(Records provided begins)
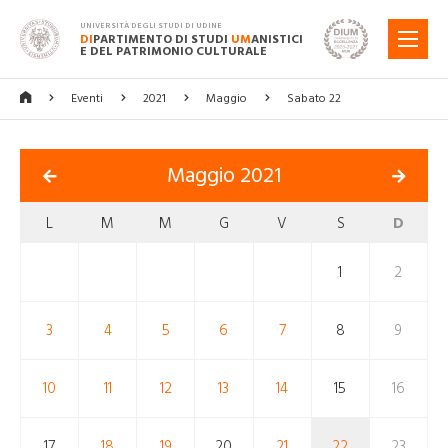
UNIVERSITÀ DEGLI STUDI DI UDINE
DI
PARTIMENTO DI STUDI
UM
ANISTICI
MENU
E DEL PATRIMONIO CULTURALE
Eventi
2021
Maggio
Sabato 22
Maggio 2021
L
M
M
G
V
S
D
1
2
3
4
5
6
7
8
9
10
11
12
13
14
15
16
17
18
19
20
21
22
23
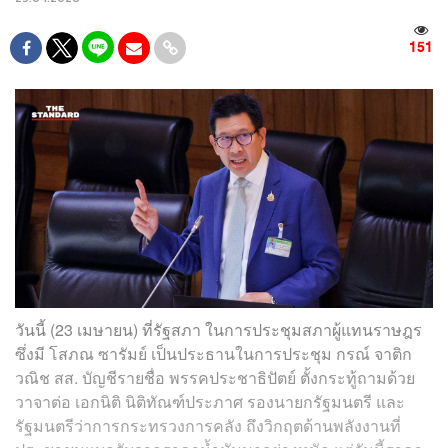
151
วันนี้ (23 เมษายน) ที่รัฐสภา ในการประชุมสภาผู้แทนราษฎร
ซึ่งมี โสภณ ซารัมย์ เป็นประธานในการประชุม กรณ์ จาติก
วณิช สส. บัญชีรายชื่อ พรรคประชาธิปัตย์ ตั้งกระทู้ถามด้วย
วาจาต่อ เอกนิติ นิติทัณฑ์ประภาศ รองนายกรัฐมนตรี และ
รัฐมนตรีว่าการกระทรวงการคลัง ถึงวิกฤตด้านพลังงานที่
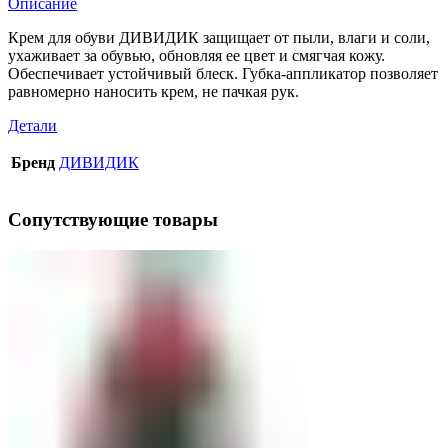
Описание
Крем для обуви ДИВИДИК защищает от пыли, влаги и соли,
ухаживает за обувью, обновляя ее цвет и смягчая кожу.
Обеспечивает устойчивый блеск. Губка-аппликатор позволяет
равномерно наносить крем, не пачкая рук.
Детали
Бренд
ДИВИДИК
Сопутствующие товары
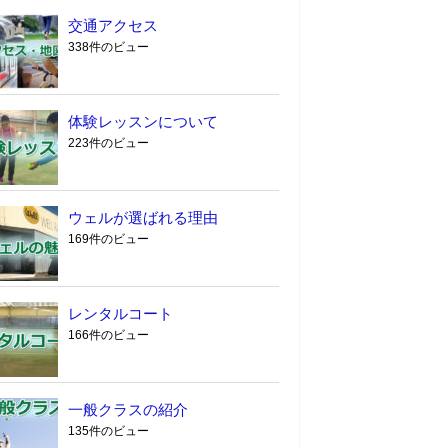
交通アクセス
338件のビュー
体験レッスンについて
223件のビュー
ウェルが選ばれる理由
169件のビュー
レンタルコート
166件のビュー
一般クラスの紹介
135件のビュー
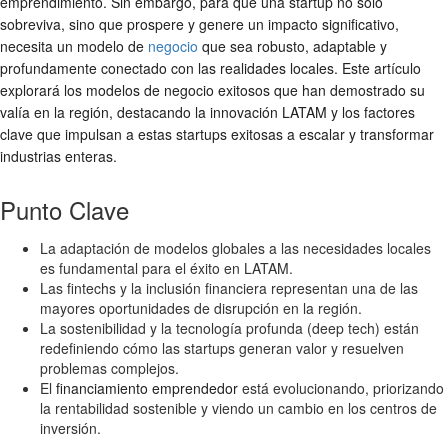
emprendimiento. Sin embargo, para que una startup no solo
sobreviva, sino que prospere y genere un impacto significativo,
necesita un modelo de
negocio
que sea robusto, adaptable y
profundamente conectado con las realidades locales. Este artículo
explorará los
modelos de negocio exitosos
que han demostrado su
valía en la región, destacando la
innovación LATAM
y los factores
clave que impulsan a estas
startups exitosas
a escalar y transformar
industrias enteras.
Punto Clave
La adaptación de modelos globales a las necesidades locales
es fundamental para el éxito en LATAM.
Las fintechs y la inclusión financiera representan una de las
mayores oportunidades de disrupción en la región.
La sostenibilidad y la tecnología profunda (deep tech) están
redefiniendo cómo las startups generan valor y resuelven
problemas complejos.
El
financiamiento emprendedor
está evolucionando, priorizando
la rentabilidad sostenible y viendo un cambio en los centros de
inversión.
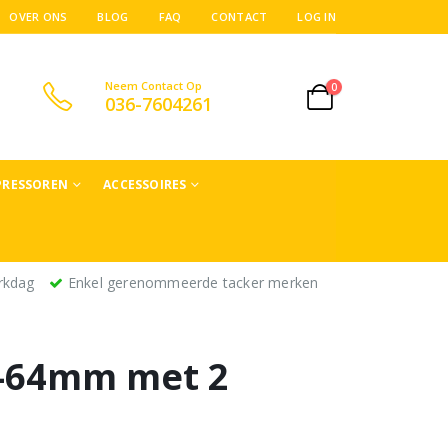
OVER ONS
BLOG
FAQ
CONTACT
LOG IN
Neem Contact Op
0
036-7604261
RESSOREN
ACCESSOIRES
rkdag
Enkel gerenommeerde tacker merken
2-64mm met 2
(Records provided ends)
(Records provided begins)
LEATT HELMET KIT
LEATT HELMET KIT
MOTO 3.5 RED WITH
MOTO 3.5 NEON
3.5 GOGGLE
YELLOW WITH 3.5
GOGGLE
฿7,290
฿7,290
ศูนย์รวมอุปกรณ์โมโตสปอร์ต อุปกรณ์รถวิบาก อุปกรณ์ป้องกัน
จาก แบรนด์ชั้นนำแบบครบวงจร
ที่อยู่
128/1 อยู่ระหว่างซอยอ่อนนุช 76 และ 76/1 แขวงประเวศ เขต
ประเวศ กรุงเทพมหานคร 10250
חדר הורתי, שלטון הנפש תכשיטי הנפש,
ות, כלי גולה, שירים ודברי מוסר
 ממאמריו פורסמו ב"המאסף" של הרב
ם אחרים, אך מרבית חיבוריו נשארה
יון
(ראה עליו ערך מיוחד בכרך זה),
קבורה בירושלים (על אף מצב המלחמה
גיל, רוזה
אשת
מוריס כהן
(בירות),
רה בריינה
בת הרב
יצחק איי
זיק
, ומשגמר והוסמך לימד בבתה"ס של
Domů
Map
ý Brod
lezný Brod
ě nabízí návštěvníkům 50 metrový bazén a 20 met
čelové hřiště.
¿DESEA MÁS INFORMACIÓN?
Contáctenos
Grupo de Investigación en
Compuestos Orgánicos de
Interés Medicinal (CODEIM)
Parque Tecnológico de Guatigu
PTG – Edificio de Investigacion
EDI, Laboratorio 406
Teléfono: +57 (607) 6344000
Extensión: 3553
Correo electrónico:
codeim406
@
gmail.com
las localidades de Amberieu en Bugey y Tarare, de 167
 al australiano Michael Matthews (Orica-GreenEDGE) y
(Records provided ends)
_Assigned task_
Copy out the records from the line containing "emprendimiento. Sin embargo, para" up to and including the line containing "modelos de negocio exitosos", switching "robusto" to "sólido" and keeping everything else the same.

_Result of this task_
emprendimiento. Sin embargo, para que una startup no solo
sobreviva, sino que prospere y genere un impacto significativo,
necesita un modelo de
negocio
que sea sólido, adaptable y
profundamente conectado con las realidades locales. Este artículo
explorará los
modelos de negocio exitosos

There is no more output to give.